There is a delay between when an actual failure event occurs and when the instance status is updated.

image

Limitations

ItemLimit
Max nodes per workflow400 nodes (keep under 100 for optimal canvas performance and maintainability; split large workflows into smaller ones)
Parallel instancesPeriodic workflows do not support a max parallel instance limit at the workflow level. Set this limit at the individual node level via Scheduling Configuration. See Node scheduling configuration.
Sub-workflow dependenciesA sub-workflow (with "Can Be Referenced" enabled) and its internal nodes cannot depend on any external tasks, and no external task can directly depend on it. Violating this constraint causes a publishing error.
Sub-workflow schedulingAfter publishing, a sub-workflow does not generate scheduling instances automatically. It runs only when called by a SUB_PROCESS node.

Frequently asked questions

What is the difference between a workflow and a business process?

A workflow is a schedulable unit—it has its own scheduling cycle and generates periodic task instances. A business process is just a folder for organizing nodes; it cannot be scheduled as a whole.

My task runs successfully in debug mode but fails in scheduled runs. What's wrong?

This is almost always an environment mismatch. Check:

  • Resource Group: Debug runs often use a personal Resource Group, while scheduled runs use a production Resource Group. Confirm the production Resource Group is active, has capacity, and has the correct permissions.

  • Permissions: The account used for production scheduled runs may lack access to certain tables, functions, or resources.

  • Dependencies: The production environment may have different upstream dependencies than the development environment, or the upstream output may not exist in production.

My instance is stuck in "waiting" state. What should I check?

An instance runs only when its scheduled time arrives, resources are available, and all upstream dependencies have succeeded. Check in this order:

  1. Upstream dependency not complete: In the Operation Center, open the instance's Dependency view to see which upstream task hasn't succeeded yet.

  2. Resource queue full: The compute engine's Resource Group queue is at capacity. The task is waiting for resources.

  3. Workflow or node is frozen: Check if the workflow or any upstream node is manually frozen or suspended.

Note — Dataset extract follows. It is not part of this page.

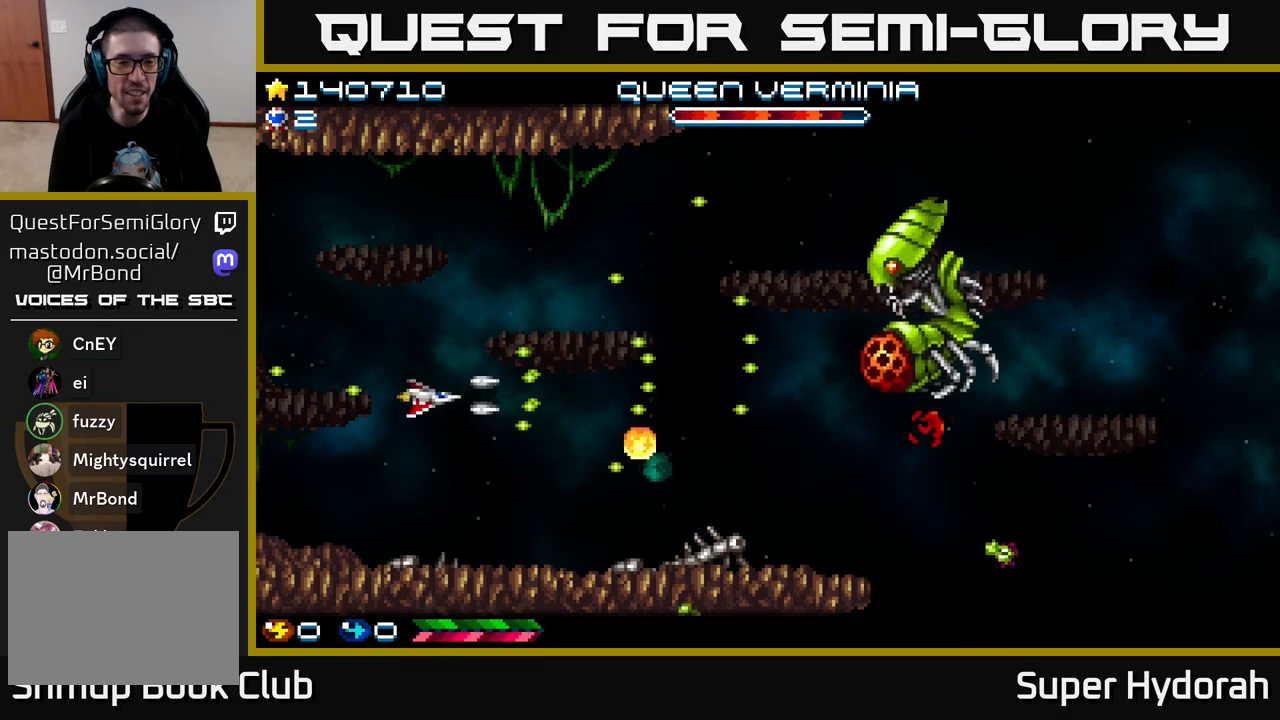
{"buttons": ["A", "DPAD_DOWN"], "left_stick": "center", "events": [[317, "DPAD_DOWN", "down"], [333, "DPAD_LEFT", "up"]]}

  4. Instance not yet generated: Confirm the workflow's scheduled time has passed. Newly published workflows generate their first instance at the next scheduling cycle. See Instance generation method: Instant generation after publishing.

The entire workflow shows as "failed" even though some nodes succeeded. Why?

  • Critical path failure: If any node with downstream dependencies fails, the entire workflow is marked Failed—even if other parallel branches succeeded.

  • Frozen node: A frozen internal node causes the entire workflow to fail.